Как-то очень неожиданно мы оказались в лесной деревушке. В странной деревушке со странными домиками. Вместо опор стенам домов служили живые деревья. И в домиках этих было по несколько этажей. Некоторые деревья до самых высоких крон были оббиты досками и толстыми жердями, из которых стены и делали. Усадив меня на выкорчеванный пень и оставив под охраной автоматчика, будто я, такая маленькая могла как-то им навредить, офицер увел остальных солдат и ушел сам. Правда вскоре он вернулся с пожилым мужчиной и, указав на меня, сказал:
– Осмотрите ее доктор. А потом ко мне направьте. Мне показания надо снять с нее. Я пока хоть пообедаю по-человечески.
– Потеряв ко мне всякий интерес, он спросил у проходящего мимо молодого солдата по форме глядящих: - Что там на кухне?
– Каша.
– Небрежно сказал тот, но чуть более с интересом добавил: - Правда, с мясом.
Офицер ушел, а меня доктор поманил за собой и я, поднимаясь, в сопровождении солдатика поковыляла за ним. Мы не вошли в один из построенных вокруг живых деревьев домиков. Наоборот мы спустились в землянку. Солдат остался снаружи и я, пока доктор поярче разжигал несколько керосиновых ламп, постаралась привыкнуть и к сырым запахам и к этой полутьме.

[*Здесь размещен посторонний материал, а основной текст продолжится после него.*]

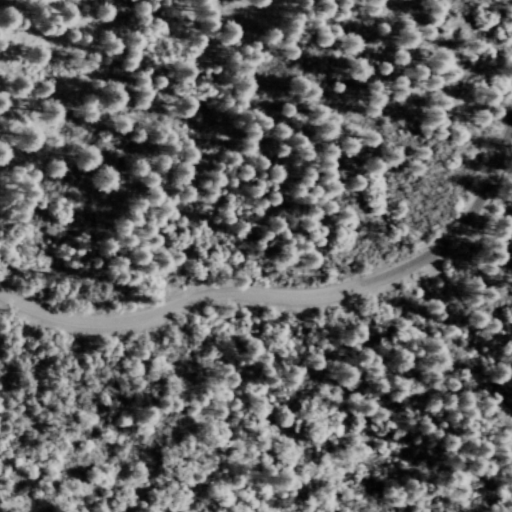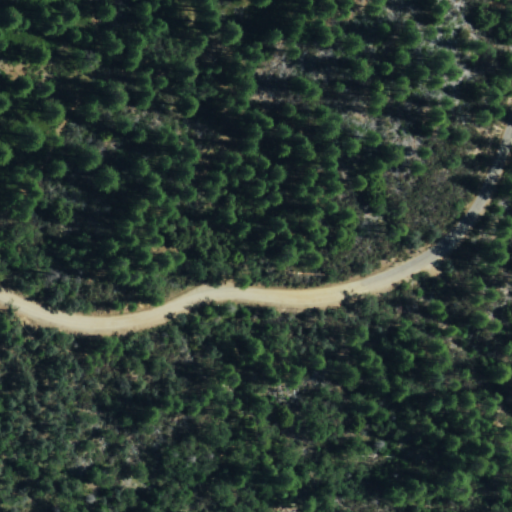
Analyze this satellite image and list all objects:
road: (64, 113)
park: (236, 139)
road: (484, 190)
road: (218, 295)
park: (274, 401)
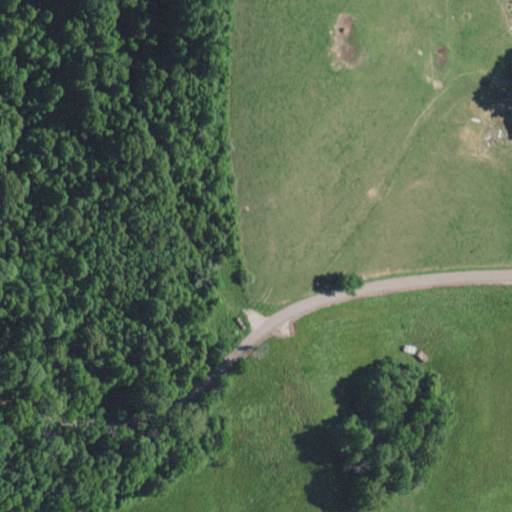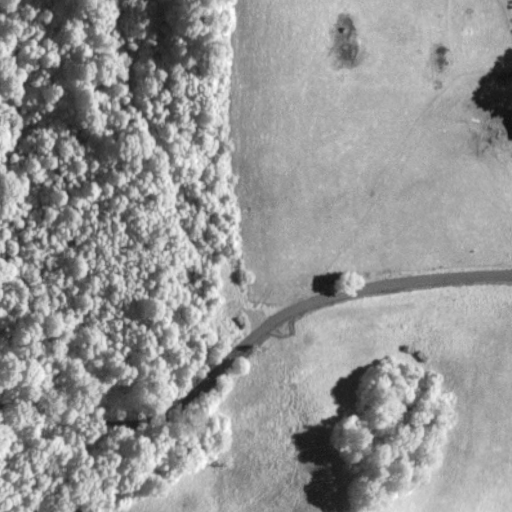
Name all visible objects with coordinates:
building: (502, 126)
road: (256, 345)
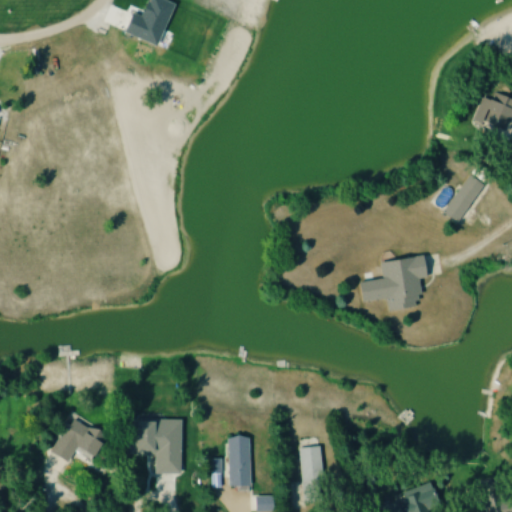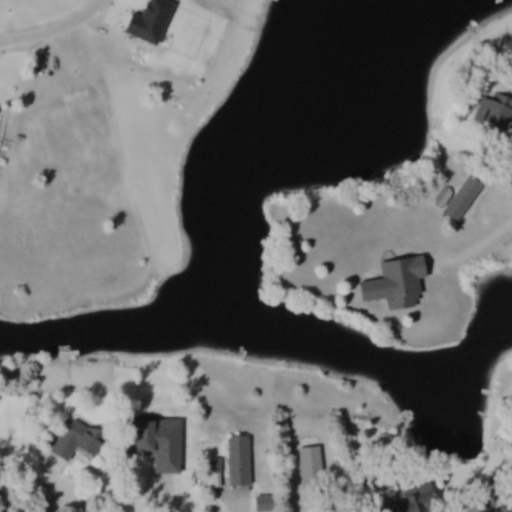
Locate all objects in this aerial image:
road: (51, 28)
building: (492, 112)
building: (460, 198)
road: (477, 244)
building: (391, 283)
building: (72, 439)
building: (152, 442)
building: (234, 461)
building: (304, 478)
road: (61, 492)
building: (417, 498)
building: (496, 499)
road: (239, 504)
building: (387, 507)
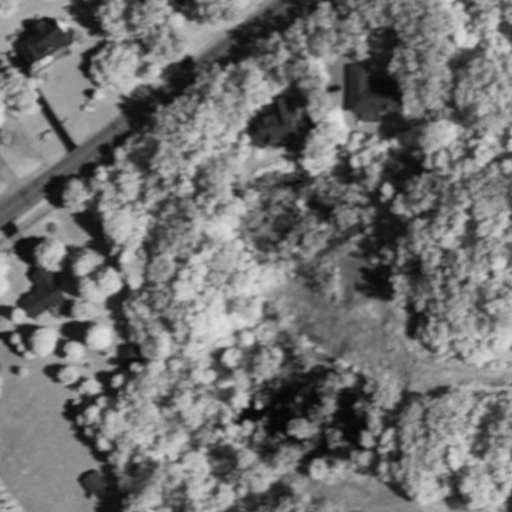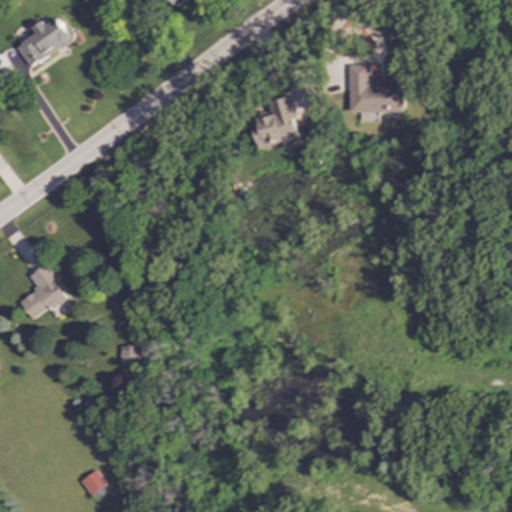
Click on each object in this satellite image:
building: (173, 1)
building: (174, 1)
building: (44, 42)
building: (44, 42)
road: (366, 59)
building: (373, 92)
building: (373, 92)
road: (147, 108)
road: (45, 112)
building: (276, 124)
building: (276, 124)
building: (41, 294)
building: (42, 294)
building: (128, 356)
building: (128, 356)
building: (91, 482)
building: (92, 482)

– Жалобы есть? Кашель интересует и чесотка. Я, все еще ломая себе руки у спуска, отрицательно помотала головой.
– Ну, давай иди сюда.
– Сказал доктор и одел стетоскоп. Когда я подошла, он попросил меня задрать маечку под горло и я, краснея, показала ему свою грудь. Пожилой врач равнодушно приложил холодный металл прибора к верхней части груди и попросил, чтобы я глубже дышала. Я старалась, как могла, пока он двигал стетоскопом. Вдруг я почувствовала головокружение и чуть не свалилась. Надышалась, называется. Поддерживая меня за руку, врач сказал мне повернуться и стал слушать меня со спины. Но уже я не старалась дышать глубоко. Еще не хватало свалиться в этой землянке с усыпанным опилками полом. Повернув меня лицом к себе, сидящий на чурке из ствола дерева врач взял мои ладони в руки и внимательно что-то стал высматривать меж пальцев. Даже поскреб зачем-то. Потом попросил меня нагнуться и показать голову. Хорошо, что я ее вымыла. Я представила отвращение, с каким бы этот мягкий и добрый на вид человек копался бы в них, и меня передернуло. Предложив мне сесть на другую чурку, напротив себя и пряча стетоскоп в карман военной куртки, мужчина спросил:
– Жалобы есть?
Покраснев, я кивнула. Я была так напугана болями и произошедшим со мной, что не смогла не сознаться этому спокойному и уверенному человеку. Мне надо было хоть у кого-то помощи попросить.
– Говори, девочка.
– Сказал мужчина и выслушал меня. Только вздыхая и качая головой, он дослушал, и когда я разревелась, прижал мою голову к себе и сказал: - Всякое в этой идиотской жизни случается. И ублюдков много попадается. Хорошо, что ты сбежала от них. А проблемы мы твои решим. Пойдем.